Background: Few studies have investigated the association between individual antioxidants and risk of heart failure. No previous study has investigated the role of all antioxidants present in diet in relation to heart failure. The aim of this study was to assess the association between total antioxidant capacity of diet, which reflects all of the antioxidant compounds in food and the interactions between them, and the incidence of heart failure among middle-aged and elderly women.
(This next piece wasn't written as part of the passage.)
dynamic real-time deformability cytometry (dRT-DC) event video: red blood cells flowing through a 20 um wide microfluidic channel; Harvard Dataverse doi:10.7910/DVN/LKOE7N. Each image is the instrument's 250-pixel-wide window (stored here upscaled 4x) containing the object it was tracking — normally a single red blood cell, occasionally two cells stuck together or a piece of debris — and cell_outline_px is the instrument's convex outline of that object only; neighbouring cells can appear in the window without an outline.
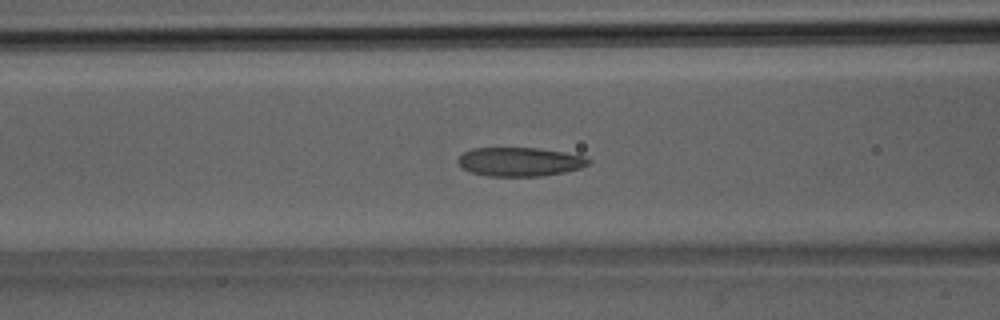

Methods: In September 1997, 33,713 women (aged 49-83 years) from the Swedish Mammography Cohort completed a food-frequency questionnaire. Estimates of dietary total antioxidant capacity were based on the Oxygen Radical Absorbance Capacity assay measurements of foods. Women were followed for incident heart failure (hospitalization or mortality of heart failure as the primary cause) through December 2009 using administrative health registries. Cox proportional hazard models were used to calculate relative risks and 95% confidence intervals.
Results: During 11.3 years of follow-up (394,059 person-years), we identified 894 incident cases of heart failure. Total antioxidant capacity of diet was inversely associated with heart failure (the multivariable-adjusted relative risk in the highest quintile compared with the lowest was 0.58 [95% confidence interval, 0.47-0.72; P for trend<.001]). The crude incidence rate was 18/10,000 person-years in the highest quintile versus 34/10,000 person-years in the lowest quintile.
Conclusions: The total antioxidant capacity of diet, an estimate reflecting all antioxidants in diet, was associated with lower risk of heart failure. These results indicate that a healthful diet high in antioxidants may help prevent heart failure.